1.2     Product Restrictions. Customer shall ensure that:

(a)  neither Customer nor any End User reverse engineers, decompiles or disassembles the Product, views or gains access to the source code to the Product, or uses the Product to provide any product or service that is an alternative, substitute or competitor to the Product;

(b)  neither Customer nor any End User copies, develops any modification, enhancement, derivative work or other development of the Product or incorporates any Customer, End User or third party material into the Product (except as expressly permitted under the Approved Purpose);

(c)  neither Customer nor any End User uploads to the Product any material that is unlawful, harmful, malicious, threatening, defamatory, obscene, infringing, offensive, sexually explicit, violent or discriminatory;

(d)  neither Customer nor any End User removes any product identification, proprietary, trade mark, copyright or other notices applied to or contained in the Product;

(e)  no person other than Customer, and its authorized End Users, accesses or uses the Product;

(f)   Customer promptly notifies Zetaris in writing if Customer wishes to permit a person other than Customer, or its authorized End Users, to access and use the Product;

(g)  neither Customer nor any End User installs, hosts, accesses, uses, uploads data or logic to, uses the output of, or otherwise exploits the Product, except as permitted under Section 1.1.

(h)  neither Customer nor any End User accesses or uses the Product by any unauthorized means, including using any bot, script, spider, crawler, scraper, API or automated device;

(i)   where Customer has purchased a license to the Software, Customer shall only install and host the Software in the Environment and shall only download, install and use the current version of the Software made available by Zetaris at all times and shall take all reasonable measures to protect the security, confidentiality and integrity of the Software.

1.3     Evaluation use. If Zetaris permits Customer to evaluate the Product prior to purchasing a subscription then, notwithstanding anything herein to the contrary:

(a)  the right in Section 1.1 is limited to access and use of the Product for a period of up to 30 days (Evaluation Period) solely for Customer s internal evaluation of the Product (without any right to use the Product for commercial, external or any other purpose);

(b)  Zetaris provides the Product as is and excludes all warranties, indemnities, obligations and liabilities under the Agreement (and, without limitation, Sections 9.1 and 9.4 of the Agreement shall be inapplicable) for the duration of the Evaluation Period; and

(c)  upon expiry of the Evaluation Period, Customer shall immediately cease using and delete any copy of the Product unless Customer purchases a subscription to the Product, in which case all terms of the Agreement apply from commencement of the paid Subscription Term.

 

2         Support and Service

2.1     Support Services.
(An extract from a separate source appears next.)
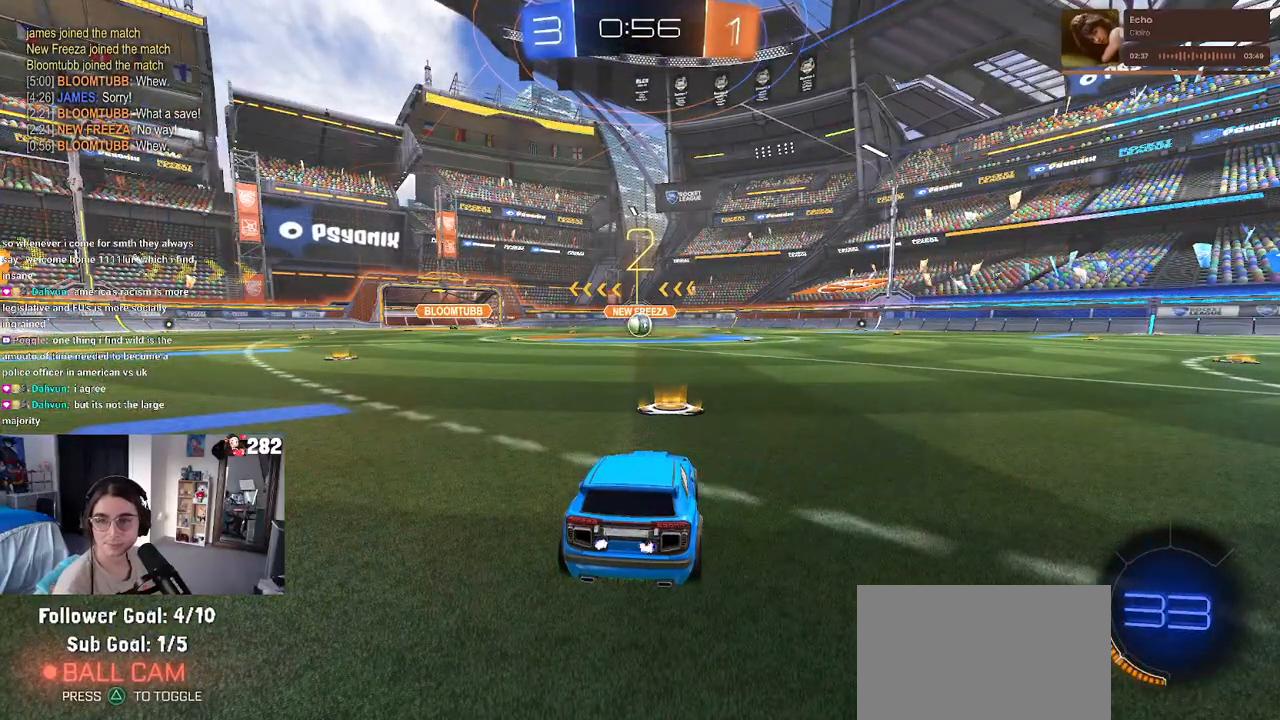
{"buttons": [], "left_stick": "center", "right_stick": "center", "events": []}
Zetaris shall provide Support Services for the Product for the duration of the Subscription Term (the Service includes the provision of the Support Services at no additional cost). Customer shall provide all information and assistance reasonably required by Zetaris to perform the Support Services.

2.2     Service Credits. If Customer wishes to purchase Service Credits from Zetaris, the parties shall agree a SOW. Once executed by both parties, a SOW forms part of the Agreement.

 

3         Customer responsibilities

3.1     Usage responsibilities. Customer uses the Product at its own risk and is solely responsible for:

(a)  ensuring that the Product, accessed and used (and in the case of the Software is installed and hosted) strictly in accordance with the Agreement. Customer is responsible for each act and omission of an End User in connection with the Product as though it were an act or omission of Customer;

(b)  ensuring that the Approved Purpose, Customer s and each End User s use of the Product, and all data and logic uploaded to the Product, complies with all applicable laws, regulations and contractual obligations;

(c)  obtaining all consents, licenses and approvals necessary to lawfully collect, upload, store, process and disclose all data and logic (including that protected by Intellectual Property Rights, confidentiality, or privacy) uploaded to the Product, all output of the Product and the Approved Purpose;

(d)  where the Customer has purchased the Service, implementing all steps and controls necessary to secure and keep confidential all user credentials issued to Customer and its End Users when using the Service;

(e)  where the Customer has purchased the Software, secure the Environment and Software to the standards required under applicable laws, regulations and contractual obligations;

(f)   providing all support and maintenance required by its End Users other than the Support Services; and

(g)  the accuracy, truthfulness, completeness, veracity and legality of the output of the Product and the Approved Purpose.

 

4         Fees, invoicing and payment

4.1     Fees. The Fees are payable in consideration of Zetaris supply of the Product and any ancillary services. Customer shall provide information relating to its use of the Product as required to enable Zetaris to calculate the Fees payable. Zetaris may increase the Fees at any time, unless otherwise agreed in writing with Customer.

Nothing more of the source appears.